General Tso (Zuo Zontang 1812 - 1885) was a real general, but it’s doubtful he or his personal chef had anything to do with the creation of this dish. The recipe was reputedly first concocted by Chef Peng Chang-kuei, who apprenticed under Cao Jingchen, one of the most celebrated Chinese chefs of the earlier part of the twentieth century. Born in 1919, Chef Peng immigrated to the US in 1973, and opened a restaurant on 44th street where General Tso’s chicken is said to have been born. It was a popular dish but became even more popular when he Americanized it by adding more sugar and less chilies. The rest, as they say, is history. Having made his fortune, Chef Peng returned to Taipei in the late 1980’s, where there is still a Peng’s restaurant operated by his family.

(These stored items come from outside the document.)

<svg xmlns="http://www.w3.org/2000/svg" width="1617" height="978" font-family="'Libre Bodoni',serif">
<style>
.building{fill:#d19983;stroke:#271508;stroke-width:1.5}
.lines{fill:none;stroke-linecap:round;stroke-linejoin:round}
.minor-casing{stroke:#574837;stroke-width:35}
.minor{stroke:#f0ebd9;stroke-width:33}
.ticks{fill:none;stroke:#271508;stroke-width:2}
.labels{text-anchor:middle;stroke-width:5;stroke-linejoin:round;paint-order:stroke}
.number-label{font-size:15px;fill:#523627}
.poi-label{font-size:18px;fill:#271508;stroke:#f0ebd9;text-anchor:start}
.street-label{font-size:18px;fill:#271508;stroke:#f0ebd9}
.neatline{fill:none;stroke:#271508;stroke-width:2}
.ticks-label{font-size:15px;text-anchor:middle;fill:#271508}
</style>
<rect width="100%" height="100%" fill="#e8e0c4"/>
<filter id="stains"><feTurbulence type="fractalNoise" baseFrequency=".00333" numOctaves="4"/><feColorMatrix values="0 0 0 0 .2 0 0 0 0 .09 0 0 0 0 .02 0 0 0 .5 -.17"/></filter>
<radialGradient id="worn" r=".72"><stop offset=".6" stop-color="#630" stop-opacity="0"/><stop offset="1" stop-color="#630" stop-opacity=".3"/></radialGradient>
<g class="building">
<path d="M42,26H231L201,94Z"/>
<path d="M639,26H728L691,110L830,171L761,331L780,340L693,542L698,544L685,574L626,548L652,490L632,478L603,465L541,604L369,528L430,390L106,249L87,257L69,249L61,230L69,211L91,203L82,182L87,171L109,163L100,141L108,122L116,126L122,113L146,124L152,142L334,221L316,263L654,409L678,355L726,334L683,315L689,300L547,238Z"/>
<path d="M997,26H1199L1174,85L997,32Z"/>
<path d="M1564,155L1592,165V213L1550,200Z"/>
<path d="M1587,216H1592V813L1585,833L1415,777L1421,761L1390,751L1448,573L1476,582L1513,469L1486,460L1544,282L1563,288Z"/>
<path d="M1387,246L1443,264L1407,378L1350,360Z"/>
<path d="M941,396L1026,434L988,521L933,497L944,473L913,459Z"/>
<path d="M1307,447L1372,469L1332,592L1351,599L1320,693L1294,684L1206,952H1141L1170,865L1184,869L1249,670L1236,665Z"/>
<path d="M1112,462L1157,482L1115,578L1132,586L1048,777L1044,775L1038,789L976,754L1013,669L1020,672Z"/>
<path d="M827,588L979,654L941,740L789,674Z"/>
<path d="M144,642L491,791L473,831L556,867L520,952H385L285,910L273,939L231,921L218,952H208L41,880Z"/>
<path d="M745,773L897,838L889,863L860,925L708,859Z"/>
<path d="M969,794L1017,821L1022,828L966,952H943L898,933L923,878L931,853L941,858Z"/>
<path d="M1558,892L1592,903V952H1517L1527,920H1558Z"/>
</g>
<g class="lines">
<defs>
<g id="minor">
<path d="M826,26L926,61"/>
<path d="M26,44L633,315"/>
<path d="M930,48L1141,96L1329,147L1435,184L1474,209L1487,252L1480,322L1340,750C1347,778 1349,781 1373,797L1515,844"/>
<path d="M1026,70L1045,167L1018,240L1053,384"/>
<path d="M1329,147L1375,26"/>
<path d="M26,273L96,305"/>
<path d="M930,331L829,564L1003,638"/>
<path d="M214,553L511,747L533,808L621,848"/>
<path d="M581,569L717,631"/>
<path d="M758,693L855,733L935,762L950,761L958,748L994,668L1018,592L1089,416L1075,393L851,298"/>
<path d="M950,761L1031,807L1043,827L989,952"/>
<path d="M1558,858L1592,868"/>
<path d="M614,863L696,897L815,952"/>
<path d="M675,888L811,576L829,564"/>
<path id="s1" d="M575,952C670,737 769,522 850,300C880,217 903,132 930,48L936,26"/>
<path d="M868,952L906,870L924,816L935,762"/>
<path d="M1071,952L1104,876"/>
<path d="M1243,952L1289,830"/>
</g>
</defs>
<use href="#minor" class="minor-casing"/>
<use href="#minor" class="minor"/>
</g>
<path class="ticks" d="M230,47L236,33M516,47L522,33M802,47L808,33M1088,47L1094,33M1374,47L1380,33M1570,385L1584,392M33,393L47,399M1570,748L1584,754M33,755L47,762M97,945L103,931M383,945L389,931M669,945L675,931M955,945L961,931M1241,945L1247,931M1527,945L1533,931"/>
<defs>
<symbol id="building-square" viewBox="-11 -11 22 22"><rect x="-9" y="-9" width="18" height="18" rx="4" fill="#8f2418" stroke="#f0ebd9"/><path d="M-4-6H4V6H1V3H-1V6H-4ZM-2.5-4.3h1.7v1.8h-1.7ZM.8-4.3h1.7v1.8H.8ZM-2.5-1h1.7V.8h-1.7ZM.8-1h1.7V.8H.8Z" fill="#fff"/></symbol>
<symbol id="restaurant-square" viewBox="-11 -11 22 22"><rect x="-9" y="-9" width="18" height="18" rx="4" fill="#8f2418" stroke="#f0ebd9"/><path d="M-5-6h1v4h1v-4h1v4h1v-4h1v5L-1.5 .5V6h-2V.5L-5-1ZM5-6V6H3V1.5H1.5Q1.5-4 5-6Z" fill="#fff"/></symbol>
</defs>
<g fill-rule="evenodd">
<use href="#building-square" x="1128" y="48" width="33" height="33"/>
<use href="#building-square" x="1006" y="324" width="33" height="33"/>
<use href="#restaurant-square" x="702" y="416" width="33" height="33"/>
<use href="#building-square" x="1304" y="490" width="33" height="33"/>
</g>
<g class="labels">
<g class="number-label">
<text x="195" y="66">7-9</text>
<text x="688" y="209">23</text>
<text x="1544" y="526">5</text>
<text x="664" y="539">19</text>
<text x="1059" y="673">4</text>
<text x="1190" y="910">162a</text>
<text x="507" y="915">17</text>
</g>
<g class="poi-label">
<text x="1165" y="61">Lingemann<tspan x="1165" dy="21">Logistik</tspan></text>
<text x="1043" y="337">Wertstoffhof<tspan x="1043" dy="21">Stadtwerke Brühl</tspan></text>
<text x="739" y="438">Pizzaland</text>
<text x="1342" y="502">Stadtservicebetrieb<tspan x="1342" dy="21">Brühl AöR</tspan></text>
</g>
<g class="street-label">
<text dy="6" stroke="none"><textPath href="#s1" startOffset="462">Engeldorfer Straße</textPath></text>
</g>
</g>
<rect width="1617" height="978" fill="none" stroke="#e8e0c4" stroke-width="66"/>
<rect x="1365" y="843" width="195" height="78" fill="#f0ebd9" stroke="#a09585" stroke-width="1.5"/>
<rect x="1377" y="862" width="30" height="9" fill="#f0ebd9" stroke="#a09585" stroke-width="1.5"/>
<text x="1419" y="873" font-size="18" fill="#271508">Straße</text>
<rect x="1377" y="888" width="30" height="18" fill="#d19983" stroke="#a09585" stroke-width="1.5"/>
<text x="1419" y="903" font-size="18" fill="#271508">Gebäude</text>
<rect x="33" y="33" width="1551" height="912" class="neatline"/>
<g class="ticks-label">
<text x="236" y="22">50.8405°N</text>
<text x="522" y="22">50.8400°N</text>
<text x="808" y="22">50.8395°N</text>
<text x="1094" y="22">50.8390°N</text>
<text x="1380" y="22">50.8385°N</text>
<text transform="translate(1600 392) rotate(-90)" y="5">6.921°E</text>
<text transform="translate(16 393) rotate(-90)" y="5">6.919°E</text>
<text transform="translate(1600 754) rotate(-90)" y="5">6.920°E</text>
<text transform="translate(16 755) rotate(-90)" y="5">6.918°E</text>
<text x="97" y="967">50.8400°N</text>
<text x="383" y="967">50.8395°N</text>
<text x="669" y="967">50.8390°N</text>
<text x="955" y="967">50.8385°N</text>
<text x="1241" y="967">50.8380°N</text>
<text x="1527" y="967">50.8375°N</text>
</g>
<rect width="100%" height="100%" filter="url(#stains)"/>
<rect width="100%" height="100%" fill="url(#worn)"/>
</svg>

After we ate our dinner that night Isaac opened his fortune cookie (another American invention), and while he chomped away he read it, and then said, “That’s weird.” “What’s weird,” I asked? “The only thing the fortune says is it tastes sweet.” I looked at it myself, and sure enough, bordered by two smiley faces, that’s really all it said: it tastes sweet.

Learning the origin and history of this dish made me want to make it myself. After some trial and error I’ve adapted a recipe from a few different recipes that I’ve come across. It’s far less sweet, and a little spicier. I don’t know how authentic it is to Chef Peng’s original, but I can only hope that the General would approve.

General Tso’s Chicken
Yield: 3-4 servings

For the chicken:
1 pound boneless chicken thighs, cut into pieces
2 tablespoons soy sauce
1 egg
2 tablespoons cornstarch
1 tablespoon flour

For the sauce:
1/4 cup soy sauce
1/4 cup sherry
1/2 cup chicken broth
2 tablespoons white wine vinegar
2 tablespoons sugar
1-2 tablespoons cornstarch

Additional Ingredients
6 small dried red chilies
1 tablespoon minced ginger
2 teaspoons minced garlic
3 green onions, sliced
peanut oil for deep frying

Combine all of the chicken ingredients together in a bowl, mix to evenly coat, and set aside. Mix all of the sauce ingredients together in a separate bowl and set aside. Heat a couple inches of peanut oil in a wok or skillet until 350F. Stir the chicken again, then carefully deep fry it piece-by-piece and remove to a plate lined with paper towel. Cut a piece of the chicken to make sure it’s thoroughly cooked. Carefully transfer the oil to a tin can or other pot to cool, reserving a few tablespoons in the wok or skillet. Over medium-high heat stir-fry the chilies for a minute, then add the ginger and garlic. Stir the sauce ingredients again, then carefully add it to the hot pan. Bring to a boil and simmer for 1 minute. Add the cooked chicken and green onion. Toss to coat. Serve with steamed rice.